Why Relation Extraction?

  • create new structured knowledge bases, useful for any app;
  • augment current knowledge bases;
  • support Question - Answering system.

Two resources:

  • Automated Content Extraction (ACE) gives 17 relations from 2008 “Relation Extraction Task”, these are specific rules for extraction;
  • Unified Medical Language System (UMLS) specifies 54 relations among 134 entity types.

Besides those hand-written patterns, we can also use supervised learning, semi-supervised learning and unsupervised learning.

2. Hand-Written Patterns

First let’s see the simplest one - IS-A relation. The early intuition from Hearst (1992):

  • Y such as X ((, X) * (, and | or) X);
  • such Y as X;
  • X or other Y;
  • X and other Y;
  • Y including X;
  • Y, especially X.

There are more relations like Located-in, founded, cures, etc. Named Entities are also helpful when extract relations.

Advantages:

  • human made rules tend to be high-precision;
  • can be tailored to specific domains.

Disadvantages:

  • human made rules are often low-recall;
  • time consuming work.

3. Supervised Relation Extraction

The basic task for the classifier is decide any 2 entities are related. Specific steps are as follows:

  • choose a set of relations we’d like to extract;
  • choose a set of relevant named entities;
  • find and label data, choose corpus - label the named entities in the corpus - hand label the relations between these entities - split into training and test set;
  • train a classifier on training set.

For features, we could extract word-based features (words before/after the target entities, words between target entities), entity-based features (POS tags of entities) and syntactic features (constituent path, base syntactic chunk path, typed-dependency path), etc.

Advantages:

  • can get high accuracy with enough training data and test data is similar with training.

Disadvantages:

  • labeling large training data is expensive;
  • classifier may not generalize well to different genres.

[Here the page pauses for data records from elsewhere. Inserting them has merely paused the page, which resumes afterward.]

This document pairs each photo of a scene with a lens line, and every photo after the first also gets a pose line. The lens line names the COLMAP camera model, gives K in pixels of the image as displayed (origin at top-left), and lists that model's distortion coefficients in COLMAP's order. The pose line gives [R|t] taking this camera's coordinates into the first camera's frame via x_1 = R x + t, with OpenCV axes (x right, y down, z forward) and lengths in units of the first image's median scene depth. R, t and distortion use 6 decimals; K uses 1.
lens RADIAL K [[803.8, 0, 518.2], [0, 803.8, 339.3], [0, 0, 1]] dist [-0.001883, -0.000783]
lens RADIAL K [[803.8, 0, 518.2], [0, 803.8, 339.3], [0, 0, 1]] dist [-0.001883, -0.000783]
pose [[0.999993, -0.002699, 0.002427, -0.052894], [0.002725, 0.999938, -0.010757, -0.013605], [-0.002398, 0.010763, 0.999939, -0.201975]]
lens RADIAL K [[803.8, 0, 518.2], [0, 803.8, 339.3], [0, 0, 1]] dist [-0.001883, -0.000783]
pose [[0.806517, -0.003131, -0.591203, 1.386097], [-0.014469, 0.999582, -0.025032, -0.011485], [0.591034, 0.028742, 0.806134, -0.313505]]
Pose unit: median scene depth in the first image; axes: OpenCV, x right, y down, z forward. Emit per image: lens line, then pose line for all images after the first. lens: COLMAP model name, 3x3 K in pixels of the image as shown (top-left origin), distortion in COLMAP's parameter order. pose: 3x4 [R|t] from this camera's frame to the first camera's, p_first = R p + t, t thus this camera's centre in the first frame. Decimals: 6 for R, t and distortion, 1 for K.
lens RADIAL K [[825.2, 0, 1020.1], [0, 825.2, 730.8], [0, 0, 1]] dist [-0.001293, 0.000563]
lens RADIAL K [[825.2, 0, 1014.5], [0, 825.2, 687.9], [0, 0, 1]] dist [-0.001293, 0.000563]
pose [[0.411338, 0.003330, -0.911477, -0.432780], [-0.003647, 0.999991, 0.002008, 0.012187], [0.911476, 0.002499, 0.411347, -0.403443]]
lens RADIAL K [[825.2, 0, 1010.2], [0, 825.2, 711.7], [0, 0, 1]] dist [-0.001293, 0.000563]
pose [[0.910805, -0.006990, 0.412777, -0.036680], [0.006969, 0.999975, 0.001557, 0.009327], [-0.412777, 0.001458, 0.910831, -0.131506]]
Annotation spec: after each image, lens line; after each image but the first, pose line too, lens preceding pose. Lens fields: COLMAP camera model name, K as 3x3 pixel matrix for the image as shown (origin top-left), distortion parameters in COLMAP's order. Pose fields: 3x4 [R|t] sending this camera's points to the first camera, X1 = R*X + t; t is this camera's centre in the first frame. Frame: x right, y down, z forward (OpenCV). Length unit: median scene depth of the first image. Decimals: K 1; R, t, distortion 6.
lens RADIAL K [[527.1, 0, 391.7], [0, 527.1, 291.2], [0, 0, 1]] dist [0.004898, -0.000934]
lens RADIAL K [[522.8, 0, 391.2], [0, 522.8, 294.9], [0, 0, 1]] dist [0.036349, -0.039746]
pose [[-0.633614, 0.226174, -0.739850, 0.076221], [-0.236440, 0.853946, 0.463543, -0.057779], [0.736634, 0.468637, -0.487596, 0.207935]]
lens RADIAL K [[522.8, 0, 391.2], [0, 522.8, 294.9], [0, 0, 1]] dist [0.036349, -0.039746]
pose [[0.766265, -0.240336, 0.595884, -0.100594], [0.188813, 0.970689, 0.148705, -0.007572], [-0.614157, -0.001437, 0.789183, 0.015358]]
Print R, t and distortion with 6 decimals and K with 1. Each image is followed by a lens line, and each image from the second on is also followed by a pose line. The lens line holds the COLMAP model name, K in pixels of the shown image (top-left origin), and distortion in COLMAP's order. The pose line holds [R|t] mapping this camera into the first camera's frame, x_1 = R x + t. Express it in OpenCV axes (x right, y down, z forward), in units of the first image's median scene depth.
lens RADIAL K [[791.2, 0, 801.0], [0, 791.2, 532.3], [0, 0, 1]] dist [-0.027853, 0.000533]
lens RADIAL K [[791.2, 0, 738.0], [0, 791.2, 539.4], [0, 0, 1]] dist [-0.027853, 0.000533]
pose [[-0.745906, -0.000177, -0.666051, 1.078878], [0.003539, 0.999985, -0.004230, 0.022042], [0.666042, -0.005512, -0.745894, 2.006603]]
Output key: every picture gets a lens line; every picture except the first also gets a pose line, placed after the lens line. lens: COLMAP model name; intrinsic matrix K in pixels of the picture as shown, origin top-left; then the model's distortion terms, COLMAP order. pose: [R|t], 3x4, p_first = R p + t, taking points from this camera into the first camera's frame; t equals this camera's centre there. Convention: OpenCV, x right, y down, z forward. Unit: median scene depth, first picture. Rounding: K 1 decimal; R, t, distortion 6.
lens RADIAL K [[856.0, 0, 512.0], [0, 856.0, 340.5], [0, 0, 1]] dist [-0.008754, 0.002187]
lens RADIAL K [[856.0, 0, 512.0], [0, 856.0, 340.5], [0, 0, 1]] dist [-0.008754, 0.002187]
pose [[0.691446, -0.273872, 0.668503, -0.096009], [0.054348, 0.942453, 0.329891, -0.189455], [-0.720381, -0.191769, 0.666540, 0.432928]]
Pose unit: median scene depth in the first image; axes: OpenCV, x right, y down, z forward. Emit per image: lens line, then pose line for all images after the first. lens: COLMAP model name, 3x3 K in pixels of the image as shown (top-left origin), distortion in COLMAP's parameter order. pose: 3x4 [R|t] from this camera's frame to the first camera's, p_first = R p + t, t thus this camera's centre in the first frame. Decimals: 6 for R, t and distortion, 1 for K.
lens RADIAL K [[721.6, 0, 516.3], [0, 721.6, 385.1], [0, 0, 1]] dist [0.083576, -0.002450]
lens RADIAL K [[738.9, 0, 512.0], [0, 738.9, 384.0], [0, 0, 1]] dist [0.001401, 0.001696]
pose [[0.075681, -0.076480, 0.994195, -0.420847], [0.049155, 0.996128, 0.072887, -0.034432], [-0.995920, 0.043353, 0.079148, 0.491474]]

4. Semi - Supervised and Unsupervised Relation Extraction

When we don’t have label or even no training data, we could have a few seed tuples or high-precision patterns.

we can use bootstrapping: use the seeds to directly learn to populate a relation. First gather a set of seed pairs that have relation \(R\), then iterate:

  1. find sentences with these pairs;
  2. look at the context between or around the pair and generalize the context to create patterns;
  3. use the patterns for grep for more pairs.

Also there are more advanced methods available, like Distant Supervision, etc.